Invited Speakers

Erwin Hahn Lecturers
Plenary Speakers
Paul Callaghan Award Finalists
Educational Lecturers
Invited Speakers in Scientific Sessions

Plenary Speakers

Axel Haase

Axel Haase is Professor Emeritus from the Technical University of Munich and the University of Würzburg. In 1983 he was at the Max Planck Institute of Biophysical Chemistry one of the inventors of of FLASH MRI, a fast gradient echo imaging, which became one of the pillars of clinical MRI. In 1989 he was appointed chair of Experimental Physics V (Biophysics) at the University of Würzburg where he also held the office of president from 2003 to 2009. In 2009 he became a research professor as head of the Institute of Medical Engineering at the Technical University of Munich and founded in the following the Munich School of Bioengineering where he retired in 2019. In many international academic societies he served in eminent position such as president of the European Society of Magnetic Resonance in Medicine and Biology or the German Society for Biophysics. He is a full member of the Bavarian Academy of Sciences and Humanities. In 1995 he hosted at Würzburg the 3rd “Heidelberg Conference” at which the Division of Spatially Magnetic Resonance of the Ampere Society was founded with him being the first treasurer.


Bernhard Blümich

Bernhard Blümich is Professor emeritus of Macromolecular Chemistry at RWTH Aachen University. He has been working in NMR since his undergraduate studies at Technische Universität Berlin. His expertise is in NMR methodology, solid state NMR, NMR imaging of materials and processes, and in mobile NMR. He has published more than 500 articles in scientific journals as well as authored NMR Imaging of Materials (Oxford University Press, 2000, 2002), Essential NMR (Springer, 2005, 2019) and Compact NMR (de Gruyter, 2014), and has edited a number of other books. He founded the Division of Spatially Magnetic Resonance of the Ampere Society and started the International Conference on Magnetic Resonance Microscopy. He is a fellow of the International Society of Magnetic Resonance ISMAR, and he was President of the AMPERE society from 2012 to 2021 and is a fellow of the International Society of Magnetic Resonance. His contributions to mobile NMR with the development of the NMR-MOUSE were acknowledged with honorary PhD degrees from the Technical University in Cluj Napoca and from Guru Nanak Dev University in Amritsar, the Ampere Prize, the Richard Ernst Prize, and honorary memberships of the Indian Society of Magnetic Resonance and the AMPERE Division of Magnetic Resonance in Porous Media.

··········

* [ASSIGNMENT 1] From the speaker profiles, list the books that Bernhard Blümich authored, with the publisher and years given for each.
* [ASSIGNMENT 2] Carry on the speaker profiles from the point where they stop.
The rows play no part in the work on the speaker profiles.

··········

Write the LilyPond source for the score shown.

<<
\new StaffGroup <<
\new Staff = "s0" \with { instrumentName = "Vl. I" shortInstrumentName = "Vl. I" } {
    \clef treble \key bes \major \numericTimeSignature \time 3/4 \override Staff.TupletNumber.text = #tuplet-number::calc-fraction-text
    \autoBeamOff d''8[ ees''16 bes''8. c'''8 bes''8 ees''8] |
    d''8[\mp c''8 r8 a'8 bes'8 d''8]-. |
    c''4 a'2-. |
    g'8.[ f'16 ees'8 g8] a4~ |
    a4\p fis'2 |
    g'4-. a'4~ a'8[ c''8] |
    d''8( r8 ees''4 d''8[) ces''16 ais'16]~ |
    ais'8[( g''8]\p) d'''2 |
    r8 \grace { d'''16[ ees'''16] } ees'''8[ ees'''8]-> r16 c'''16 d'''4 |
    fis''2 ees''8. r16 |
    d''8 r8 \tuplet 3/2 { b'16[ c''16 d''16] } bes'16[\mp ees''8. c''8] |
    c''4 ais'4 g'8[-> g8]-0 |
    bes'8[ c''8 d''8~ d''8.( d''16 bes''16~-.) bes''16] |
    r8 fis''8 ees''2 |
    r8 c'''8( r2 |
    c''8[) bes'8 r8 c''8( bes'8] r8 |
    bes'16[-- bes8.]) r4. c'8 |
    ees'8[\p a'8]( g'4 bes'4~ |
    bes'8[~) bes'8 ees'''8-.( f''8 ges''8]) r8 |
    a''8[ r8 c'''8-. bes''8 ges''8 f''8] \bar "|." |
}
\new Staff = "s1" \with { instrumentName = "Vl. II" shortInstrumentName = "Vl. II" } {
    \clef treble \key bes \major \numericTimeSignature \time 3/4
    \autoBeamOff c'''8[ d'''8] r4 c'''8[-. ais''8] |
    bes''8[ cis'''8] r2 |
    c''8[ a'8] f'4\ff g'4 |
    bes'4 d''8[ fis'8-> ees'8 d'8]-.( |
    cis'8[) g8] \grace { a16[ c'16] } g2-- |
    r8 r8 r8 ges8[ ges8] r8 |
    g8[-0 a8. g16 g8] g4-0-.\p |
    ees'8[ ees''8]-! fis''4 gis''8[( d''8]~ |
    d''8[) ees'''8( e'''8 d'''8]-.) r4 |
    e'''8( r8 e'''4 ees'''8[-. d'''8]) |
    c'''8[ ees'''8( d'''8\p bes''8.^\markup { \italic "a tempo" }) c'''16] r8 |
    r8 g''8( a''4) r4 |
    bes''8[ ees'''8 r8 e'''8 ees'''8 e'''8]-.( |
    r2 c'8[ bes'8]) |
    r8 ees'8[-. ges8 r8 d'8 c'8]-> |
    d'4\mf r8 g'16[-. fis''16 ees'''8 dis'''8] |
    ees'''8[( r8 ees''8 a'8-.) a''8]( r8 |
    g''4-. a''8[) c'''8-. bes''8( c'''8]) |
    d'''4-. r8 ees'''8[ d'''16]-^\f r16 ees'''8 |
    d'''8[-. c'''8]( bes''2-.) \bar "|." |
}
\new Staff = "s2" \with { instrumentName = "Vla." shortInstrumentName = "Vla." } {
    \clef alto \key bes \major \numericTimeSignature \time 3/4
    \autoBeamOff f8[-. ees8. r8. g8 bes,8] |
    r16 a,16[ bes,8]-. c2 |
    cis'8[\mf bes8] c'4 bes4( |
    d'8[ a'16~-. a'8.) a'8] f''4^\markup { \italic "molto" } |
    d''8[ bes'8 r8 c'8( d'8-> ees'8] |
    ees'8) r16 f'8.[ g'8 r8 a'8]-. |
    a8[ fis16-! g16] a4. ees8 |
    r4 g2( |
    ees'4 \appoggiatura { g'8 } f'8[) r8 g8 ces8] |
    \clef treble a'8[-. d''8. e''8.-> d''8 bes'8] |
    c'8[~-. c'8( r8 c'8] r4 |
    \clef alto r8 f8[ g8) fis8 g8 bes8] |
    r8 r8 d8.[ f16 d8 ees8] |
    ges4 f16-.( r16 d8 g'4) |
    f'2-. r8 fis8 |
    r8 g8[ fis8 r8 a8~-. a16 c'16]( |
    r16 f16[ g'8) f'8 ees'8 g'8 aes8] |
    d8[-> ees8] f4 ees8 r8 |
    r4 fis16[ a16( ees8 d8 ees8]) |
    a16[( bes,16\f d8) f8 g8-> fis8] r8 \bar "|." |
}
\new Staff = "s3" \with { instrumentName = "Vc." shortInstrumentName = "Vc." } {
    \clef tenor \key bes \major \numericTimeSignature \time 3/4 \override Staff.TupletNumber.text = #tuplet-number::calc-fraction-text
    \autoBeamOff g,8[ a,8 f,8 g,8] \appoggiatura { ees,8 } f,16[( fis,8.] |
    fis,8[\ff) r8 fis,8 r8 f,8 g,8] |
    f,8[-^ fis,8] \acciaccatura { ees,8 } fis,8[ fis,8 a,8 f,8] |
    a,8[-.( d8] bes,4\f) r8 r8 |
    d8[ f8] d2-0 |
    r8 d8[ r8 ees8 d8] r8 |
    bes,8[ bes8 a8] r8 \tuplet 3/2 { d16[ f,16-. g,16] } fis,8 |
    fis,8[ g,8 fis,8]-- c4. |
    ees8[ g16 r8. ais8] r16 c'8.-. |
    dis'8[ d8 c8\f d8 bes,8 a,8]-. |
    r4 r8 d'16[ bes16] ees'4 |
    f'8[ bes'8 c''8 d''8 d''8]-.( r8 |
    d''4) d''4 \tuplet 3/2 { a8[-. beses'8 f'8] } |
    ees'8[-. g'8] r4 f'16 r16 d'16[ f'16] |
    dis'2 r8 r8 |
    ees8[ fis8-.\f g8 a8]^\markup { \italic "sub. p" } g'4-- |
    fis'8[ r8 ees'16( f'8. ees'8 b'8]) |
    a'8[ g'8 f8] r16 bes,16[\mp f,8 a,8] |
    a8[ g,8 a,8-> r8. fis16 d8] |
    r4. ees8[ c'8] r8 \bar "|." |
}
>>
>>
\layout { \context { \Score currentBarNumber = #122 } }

··········

* [RESPONSE AREA 1]
- NMR Imaging of Materials (Oxford University Press, 2000, 2002)
- Essential NMR (Springer, 2005, 2019)
- Compact NMR (de Gruyter, 2014)

* [RESPONSE AREA 2]
Sarah Codd

Sarah Codd is co-director of the Magnetic Resonance Lab and a Professor in the Department of Mechanical and Industrial Engineering at Montana State University.  Her research focuses on technique development, spatially resolved studies of gas in ceramics, flow and diffusion studies in porous media, and investigation of fluid dynamics in hydrogels, biofilms, cellular suspensions and polymer electrolyte membranes. Sarah grew up in New Zealand, comparable in beauty to Montana, and goes back most years for a mid-summer ski vacation.  She held research positions in England, New Zealand, Germany and New Mexico before moving to Montana in 2002.  When she is not teaching herself or her students more about the wonderful world of science and engineering you may find her mountain biking in the Hyalites, skiing in the Bridgers, or backpacking somewhere equally as beautiful.


Luisa Ciobanu

Luisa Ciobanu is the Director of Research heading the NeuroPhysics team at NeuroSpin at CEA-Saclay. She received her doctorate in Physics from The Ohio State University (Columbus, OH, USA) in 2002. After the PhD, Dr. Ciobanu pursued a postdoctoral fellowship in the Department of Electrical and Computer Engineering at University of Illinois at Urbana-Champaign (Urbana, IL, USA) and held research appointments at the Beckman Institute (Urbana, IL, USA) and Pfizer Inc. (Ann Arbor, MI, USA). In 2007, she joined the staff of NeuroSpin at CEA-Saclay (The French Alternative Energies and Atomic Energy Commission). Dr. Ciobanu obtained the Habilitation to Conduct Research (HDR) in biology from Université Pierre et Marie Curie (Paris, France) in 2011. Her current research focuses on the development of new techniques for magnetic resonance imaging (MRI) at high and ultra-high magnetic fields for the understanding of fundamental physical principles underlying biological function.